If your audience is declining, those who remain are unlikely to tell you how to increase the size of your audience. As such, you may want to take audience survey results with a grain of salt. The same applies to metrics like average listen time. Increased engagement among a decreasing number of people isn't always sustainable in the long term.
A new vs. returning listener analysis can help identify signals of churn among returning listeners, and help avoid the trap of over-serving the desires and consumption patterns of a declining audience.
How to calculate new vs. returning listeners
Even though new vs. returning breakdowns do not appear in their dashboards, both Apple Podcasts Connect and Spotify for Creators offer podcasters the ingredients necessary to calculate new vs. returning listener breakdowns for themselves. To make the calculation, we need two basic ingredients:
A running tally of cumulative all-time unique verified listeners over time
Time-windowed daily, weekly, or monthly counts of unique verified listeners
From there, we can rely on the inclusion-exclusion principle to derive a breakdown of new vs. returning audience. Once you have the two sets of required timeseries data, the arithmetic is very simple.
A quick note for measurement nerds
"Wait a minute, Dan," you might be thinking to yourself. "You said that most podcast apps don't report on listener churn and retention. Didn't Chartable offer episode-to-episode retention metrics?"
Yes... sort of. Chartable and a handful of other measurement companies have offered episode-to-episode retention metrics. All of them are based on the IAB's flawed (and misleading) "listeners" number, which is in turn based on downloads. There are several issues with this. Firstly, repeat downloading is not the same as repeat listening, especially when automatic downloads are a factor. Secondly, IAB's download and "listener" measures are based on IP address and user agent strings. In the vast majority of cases, these are not stable identifiers over time. My phone's IP address today is not the same as my phone's IP address last week. And it's certainly not the same IP address as last month, or last year.
Any audience retention measure built on top of IP addresses is almost certainly guaranteed to show a steady, inevitable march towards 100% churn. Why? Because eventually, nearly everyone's IP address changes.

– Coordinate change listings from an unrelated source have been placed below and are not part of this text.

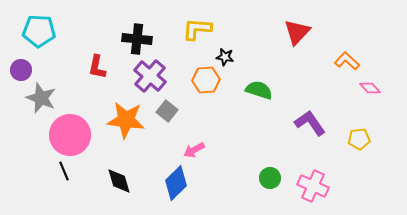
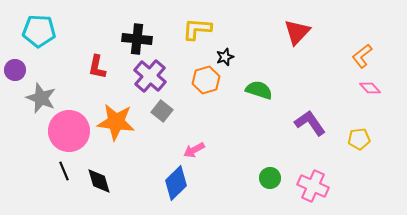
black star: rotated 30 degrees counterclockwise
orange L-shape: moved 15 px right, 5 px up; rotated 80 degrees counterclockwise
purple circle: moved 6 px left
orange hexagon: rotated 12 degrees counterclockwise
gray square: moved 5 px left
orange star: moved 10 px left, 2 px down
pink circle: moved 1 px left, 4 px up
black diamond: moved 20 px left
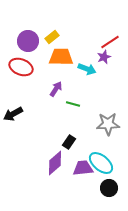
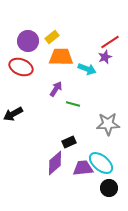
purple star: moved 1 px right
black rectangle: rotated 32 degrees clockwise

The technique Bumper uses to calculate new and returning listeners is not based on volatile identifiers like IP addresses. Rather, it's based on first-party data from Apple and Spotify, where consumption is tied back to unique user accounts and device IDs, which are significantly more stable over time.
New and returning listener analysis is coming to the Bumper Dashboard
I've spent a lot of time analyzing Bumper's clients' shows through the lens of new vs. returning listeners. I've spotted a number of patterns that suggest healthy growth over time, and patterns that shed light on symptoms related to declining audiences.

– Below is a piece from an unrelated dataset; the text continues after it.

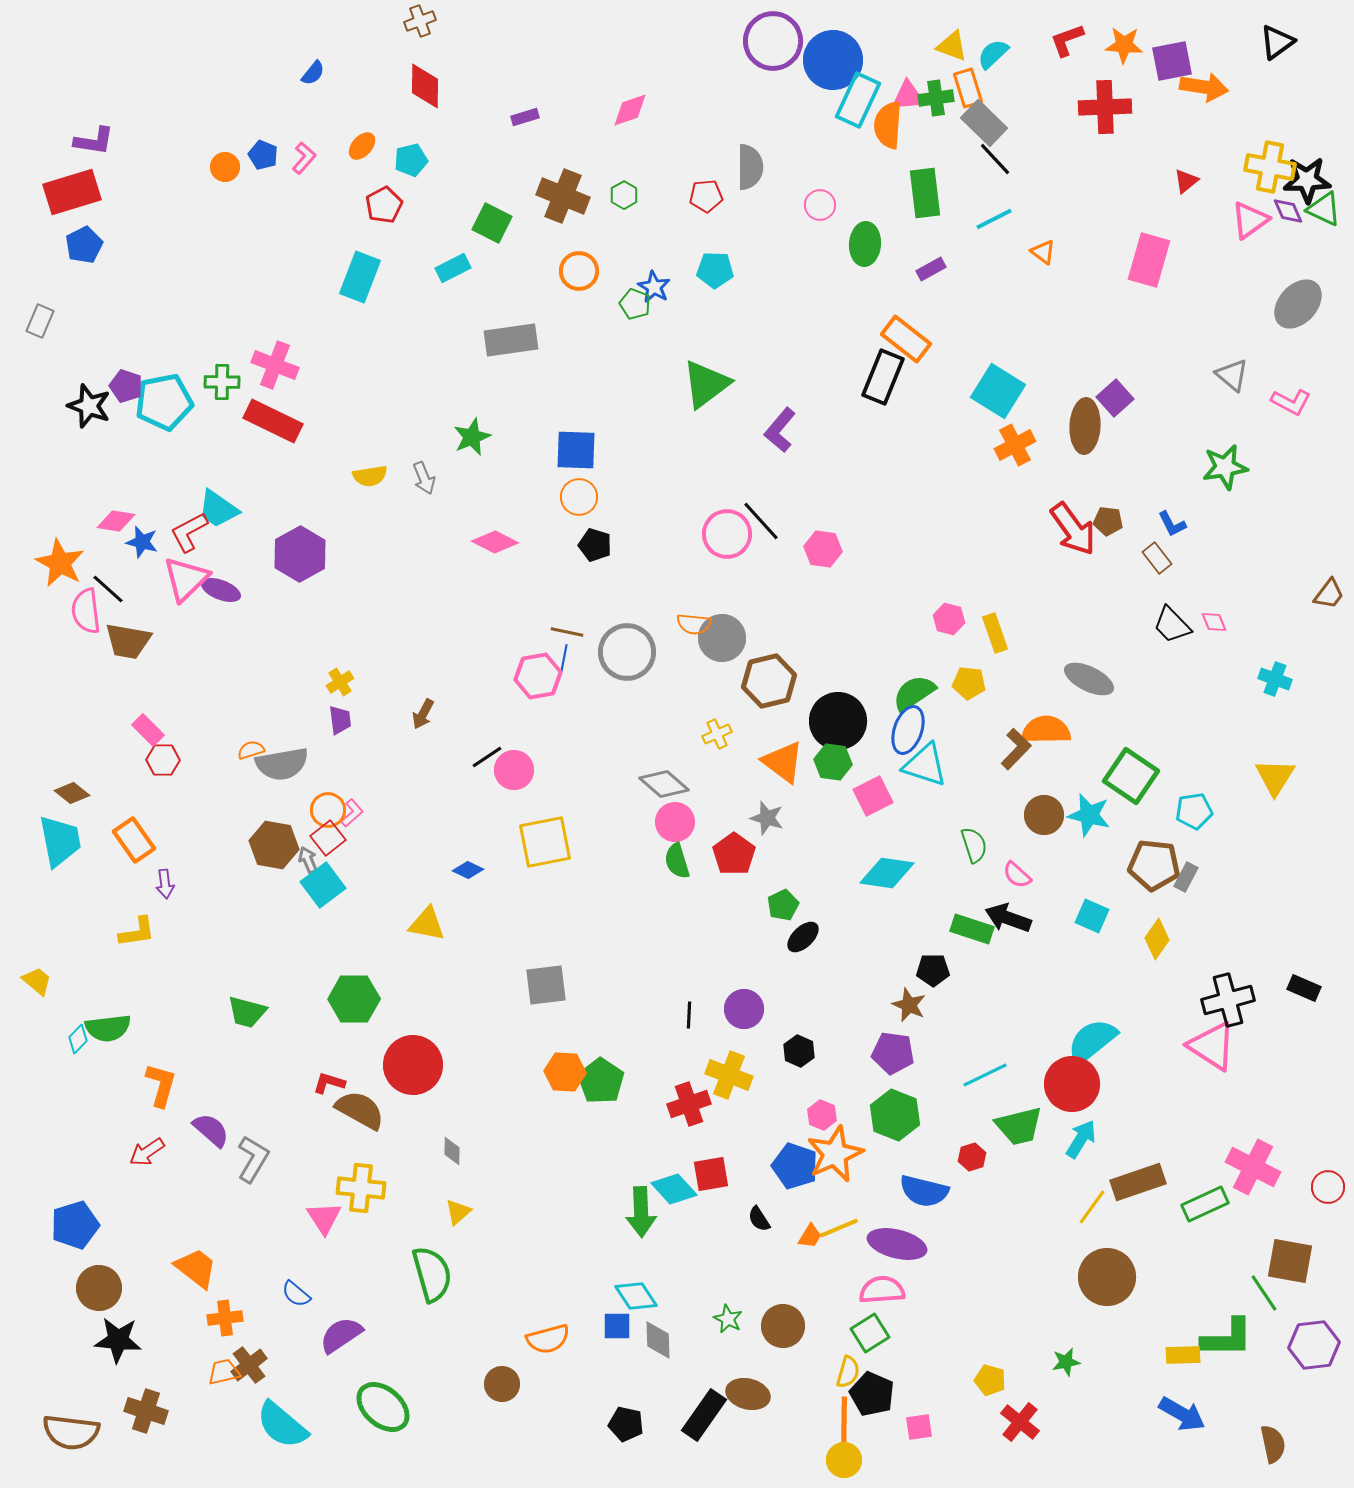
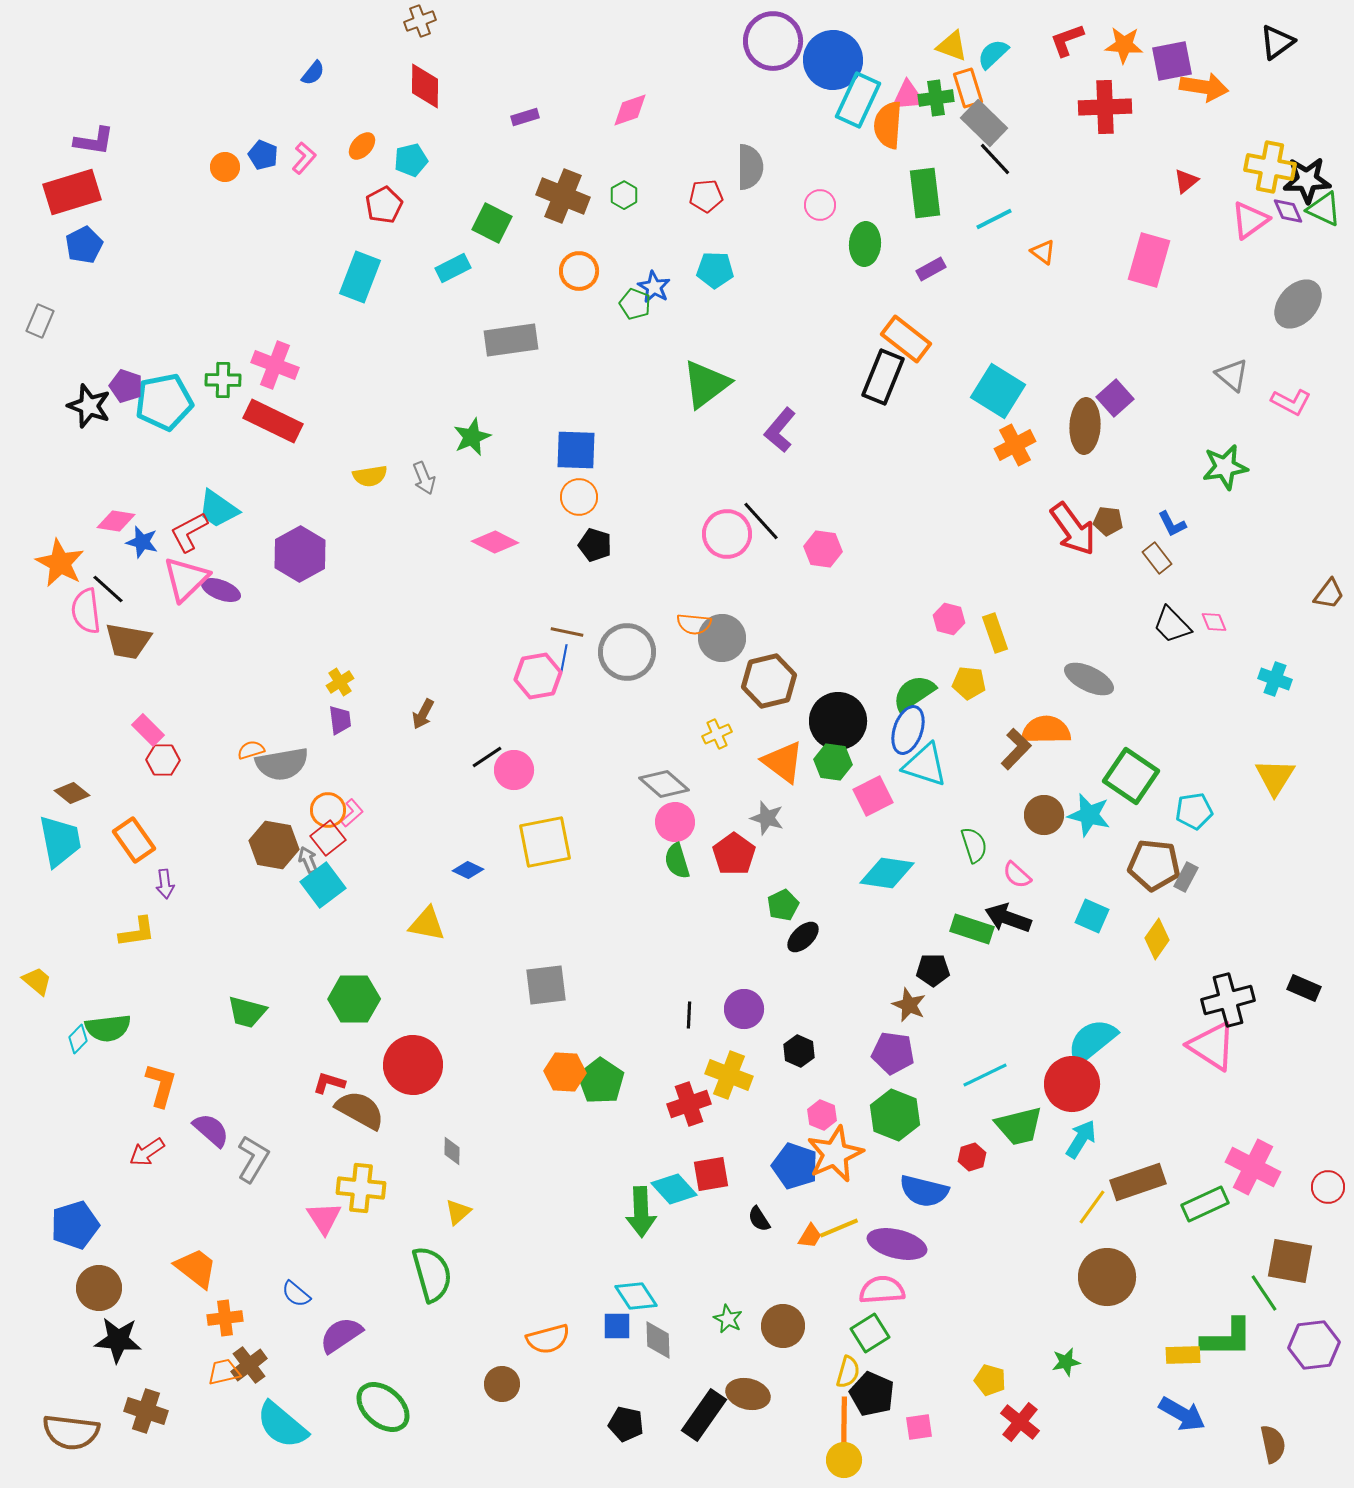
green cross at (222, 382): moved 1 px right, 2 px up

After years of wishing for this metric, I'm delighted that we've identified a technique to calculate it, and we've started to use it in our work with clients. It's been so useful that we plan to add it to the Bumper Dashboard, our proprietary measurement aggregation tool.

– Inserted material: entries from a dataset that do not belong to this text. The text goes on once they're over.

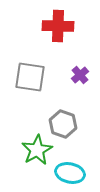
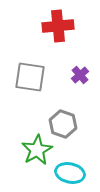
red cross: rotated 8 degrees counterclockwise
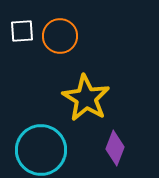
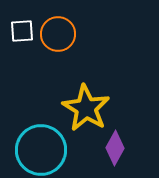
orange circle: moved 2 px left, 2 px up
yellow star: moved 10 px down
purple diamond: rotated 8 degrees clockwise
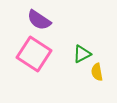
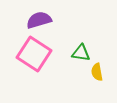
purple semicircle: rotated 130 degrees clockwise
green triangle: moved 1 px left, 1 px up; rotated 36 degrees clockwise
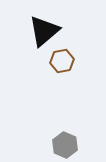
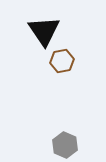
black triangle: rotated 24 degrees counterclockwise
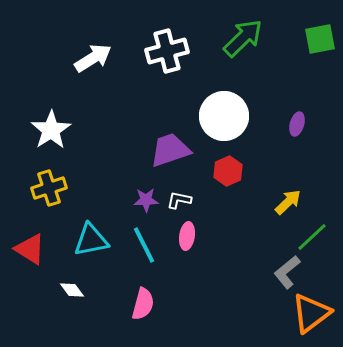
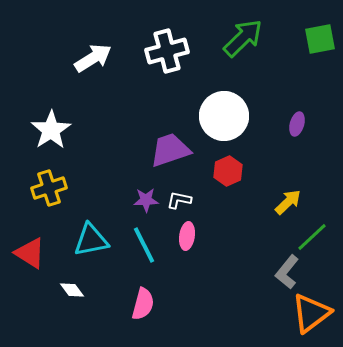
red triangle: moved 4 px down
gray L-shape: rotated 12 degrees counterclockwise
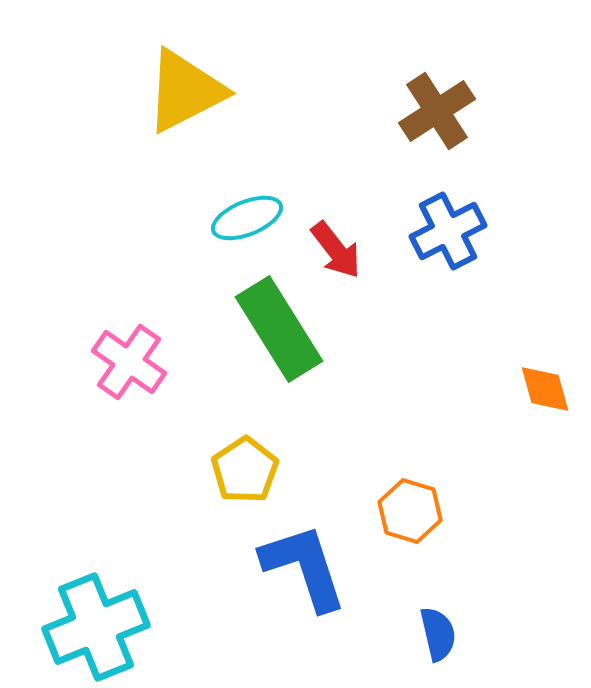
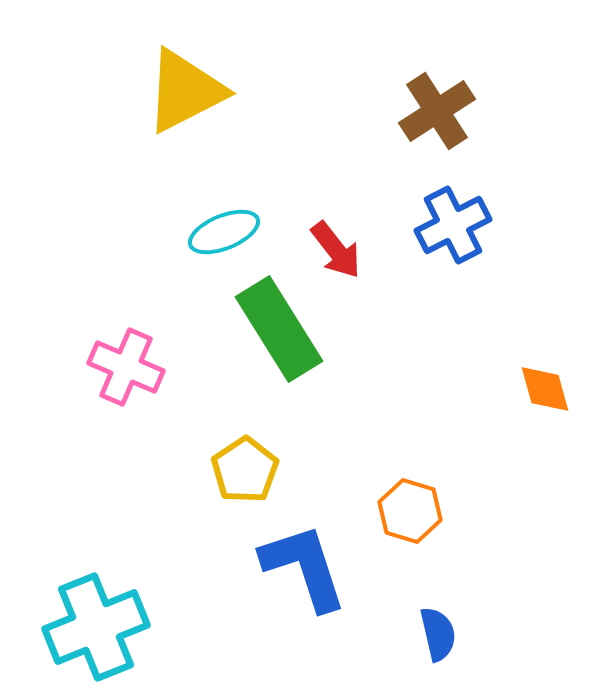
cyan ellipse: moved 23 px left, 14 px down
blue cross: moved 5 px right, 6 px up
pink cross: moved 3 px left, 5 px down; rotated 12 degrees counterclockwise
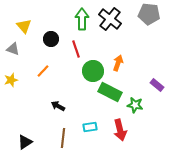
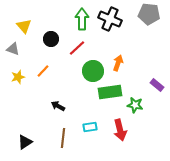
black cross: rotated 15 degrees counterclockwise
red line: moved 1 px right, 1 px up; rotated 66 degrees clockwise
yellow star: moved 7 px right, 3 px up
green rectangle: rotated 35 degrees counterclockwise
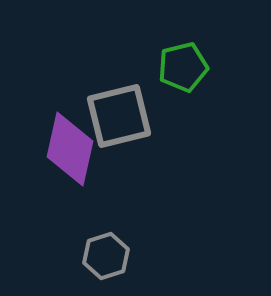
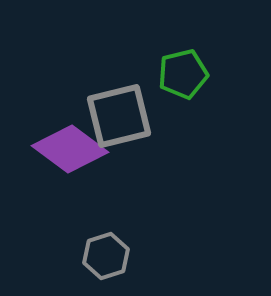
green pentagon: moved 7 px down
purple diamond: rotated 66 degrees counterclockwise
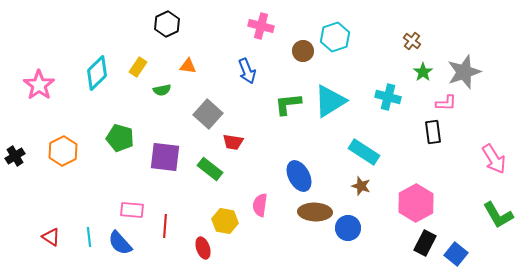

If you have access to the Bumper Dashboard, stay tuned. If you don't have access to the dashboard, we have a waiting list.
Remember
Sustainable podcast audience growth requires both net new listeners, and returning listeners
Daily, weekly, and monthly listener counts are directionally helpful, but often hide detail about audience composition
YouTube Studio offers a new vs. returning audience comparison. Apple Podcasts Connect and Spotify for Creators do not. Despite this, podcasters can manually compute new vs. returning audience figures using data provided by Apple and Spotify.
Effective podcast marketing convinces prospective net new listeners to sample a show. These listeners show up as net new first-time listeners.
Great shows keep listeners listening again and again. These listeners show up as returning listeners.